Ketersediaan pakan ternak yang berkualitas dan memenuhi kuantitas sesuai jumlah ayam yang dipelihara, membutuhkan peran serta persyarikatan agar segera merintis pendirian industri pakan ternak yang dibutuhkan para peternak ayam. Tantangan ini yang kami diskusikan dengan Toni Firmansyah, bagaimana LP-UMKM PP Muhammadiyah bersinergi dengan MPM PP dan JATAM untuk segera menginisiasi pendirian industri pakan ternak ayam, minimal skala industri kecil di sentra-sentra peternakan ayam petelur milik masyarakat.
Belajar Dari TelurMoe
Eko Suwito bercerita bagaimana tantangan, hambatan dan peluang menjadi peternak ayam telur secara berkelompok sebagai penyandang difabel. Suka duka disampaikan berdasarkan best practise yaitu sebuah laku sosial ekonomi yang berkeadaban. Sebuah contoh prosedur, kebijakan dan kegiatan operasional yang dianggap sebagai standar terbaik dalam ternak ayam petelur yang harus berusaha sungguh-sungguh untuk dicapai. Tentunya dengan pendampingan intensif dari MPM PPM, terutama Prof. Ali Agus dan tim JATAM.

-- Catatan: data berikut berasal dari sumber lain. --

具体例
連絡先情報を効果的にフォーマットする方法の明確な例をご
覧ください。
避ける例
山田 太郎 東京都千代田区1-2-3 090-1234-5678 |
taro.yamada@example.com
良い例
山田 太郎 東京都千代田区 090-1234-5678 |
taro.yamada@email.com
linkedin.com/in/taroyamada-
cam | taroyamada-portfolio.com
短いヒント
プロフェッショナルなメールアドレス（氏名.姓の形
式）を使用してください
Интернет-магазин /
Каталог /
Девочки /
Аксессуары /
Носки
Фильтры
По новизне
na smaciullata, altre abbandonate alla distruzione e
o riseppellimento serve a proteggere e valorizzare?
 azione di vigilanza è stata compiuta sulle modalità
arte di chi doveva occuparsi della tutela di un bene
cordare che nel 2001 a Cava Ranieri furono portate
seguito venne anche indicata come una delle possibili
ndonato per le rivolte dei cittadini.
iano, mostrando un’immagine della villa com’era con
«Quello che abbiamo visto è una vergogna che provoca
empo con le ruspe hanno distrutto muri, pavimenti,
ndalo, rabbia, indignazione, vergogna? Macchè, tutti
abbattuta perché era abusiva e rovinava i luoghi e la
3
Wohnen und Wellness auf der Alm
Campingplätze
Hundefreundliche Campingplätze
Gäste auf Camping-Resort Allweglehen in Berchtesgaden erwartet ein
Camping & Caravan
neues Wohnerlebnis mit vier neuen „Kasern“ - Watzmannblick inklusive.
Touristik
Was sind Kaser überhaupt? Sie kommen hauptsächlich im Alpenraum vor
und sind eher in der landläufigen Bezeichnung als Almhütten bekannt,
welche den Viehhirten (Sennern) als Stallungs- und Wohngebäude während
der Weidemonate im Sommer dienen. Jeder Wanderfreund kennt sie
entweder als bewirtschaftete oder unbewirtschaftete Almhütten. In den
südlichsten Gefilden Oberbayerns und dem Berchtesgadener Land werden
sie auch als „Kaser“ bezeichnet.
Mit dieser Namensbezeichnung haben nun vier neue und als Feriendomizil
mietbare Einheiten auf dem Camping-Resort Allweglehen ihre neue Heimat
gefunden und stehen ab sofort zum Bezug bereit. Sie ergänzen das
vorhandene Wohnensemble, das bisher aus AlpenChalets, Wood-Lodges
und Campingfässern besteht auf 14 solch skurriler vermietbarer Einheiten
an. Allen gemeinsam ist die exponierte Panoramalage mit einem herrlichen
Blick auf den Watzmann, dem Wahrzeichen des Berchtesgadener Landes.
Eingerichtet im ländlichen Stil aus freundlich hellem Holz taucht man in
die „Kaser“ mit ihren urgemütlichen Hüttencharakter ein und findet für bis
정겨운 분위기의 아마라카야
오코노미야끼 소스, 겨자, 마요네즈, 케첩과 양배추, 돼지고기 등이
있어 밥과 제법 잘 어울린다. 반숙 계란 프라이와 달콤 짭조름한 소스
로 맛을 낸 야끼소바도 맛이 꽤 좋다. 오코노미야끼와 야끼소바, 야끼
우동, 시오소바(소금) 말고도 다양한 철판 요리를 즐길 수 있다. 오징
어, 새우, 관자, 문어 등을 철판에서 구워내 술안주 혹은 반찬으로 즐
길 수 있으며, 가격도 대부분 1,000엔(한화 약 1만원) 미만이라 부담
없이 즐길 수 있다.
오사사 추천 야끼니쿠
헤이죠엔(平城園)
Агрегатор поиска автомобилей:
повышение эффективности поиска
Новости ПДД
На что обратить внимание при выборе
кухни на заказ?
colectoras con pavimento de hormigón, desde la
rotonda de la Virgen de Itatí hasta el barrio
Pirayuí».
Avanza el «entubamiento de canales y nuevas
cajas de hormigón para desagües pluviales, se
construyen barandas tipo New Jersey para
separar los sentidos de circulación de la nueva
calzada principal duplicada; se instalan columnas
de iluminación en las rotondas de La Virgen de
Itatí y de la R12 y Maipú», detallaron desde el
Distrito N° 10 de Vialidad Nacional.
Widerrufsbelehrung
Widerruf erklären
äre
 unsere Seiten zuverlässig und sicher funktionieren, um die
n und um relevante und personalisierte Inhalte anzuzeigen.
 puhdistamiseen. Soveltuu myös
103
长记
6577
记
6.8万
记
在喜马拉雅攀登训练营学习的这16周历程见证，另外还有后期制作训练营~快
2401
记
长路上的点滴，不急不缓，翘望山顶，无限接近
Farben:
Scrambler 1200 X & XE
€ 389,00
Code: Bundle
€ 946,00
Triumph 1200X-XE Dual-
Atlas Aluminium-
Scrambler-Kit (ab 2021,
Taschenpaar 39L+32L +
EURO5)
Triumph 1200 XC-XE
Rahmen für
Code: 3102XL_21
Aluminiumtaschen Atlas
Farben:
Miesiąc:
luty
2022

Praktik awal dilakukan dengan memasukkan ayam petelur sebanyak 300 ekor pada bulan Mei 2024. Kemudian pada bulan Juni 2024, sebagian ayam sudah mulai bertelur. Pada bulan September 2024, produktivitas telurMoe telah mencapai 98% atau kurang lebih 280 butir per hari. Jika pada masa awal bertelur, jumlah telur yang dihasilkan masih bisa dibeli untuk memenuhi kebutuhan sendiri keluarga peternak, maka setelah produktivitas maksimal tercapai membutuhkan pemasaran hasil telurMoe di luar kelompok ternak.
Kelompok peternak ayam petelur bahagia bersyukur dibantu membuka jaringan pemasaran ke beberapa kalangan, yaitu warga Muhammadiyah, masyarakat umum dan kini sudah bisa masuk ke beberapa resto dan pasar swalayan. Bahkan kelompok peternak telur bahagia sudah berkembang di dua tempat lain di kabupaten Sleman DIY.
Kelebihan produk telurMoe disamping kualitas dan kuantitas produktsi yang optimal hingga 98% dari populasi, juga menjadikan peternak tidak sebagai “price taker” (penerima harga) sebagaimana yang terjadi selama ini di pasar. Sehingga peternak ayam hanya bisa “manut” mengikuti harga yang ditentukan secara sepihak oleh para pemain pasar telur. Peternak ayam bahagia yang memiliki produk telur yang berkualitas dan efisien dalam budidaya, dibentuk sebagai “price maker” (penentu harga) telur yang layak secara ekonomi dan bisnis. Peternak berintegritas yang memiliki jiwa kewirausahaan (sense of entrepreneurship) yang handal.
Semoga ihtiar kecil yang kami lakukan bersinergi dengan MPM PP dan JATAM ini mampu menginspirasi dan memotivasi kalangan peternak ayam petelur skala UMKM untuk bangkit dan memulai lagi beternak, setelah banyak diantar mereka yang gulung kandang pasca pandemi Covid-19 terjadi. Dan kami berharap agar Pemerintah yang mulai Januari 2025 melaksanakan Program Makanan Bergizi benar-benar dapat menyerap telur dari peternak ayam skala kecil di berbagai daerah sebagai salah satu syarat mutlak TKDN (Tingkat Komponen Dalam Negeri) dalam pengadaan barang dan jasa Pemerintah.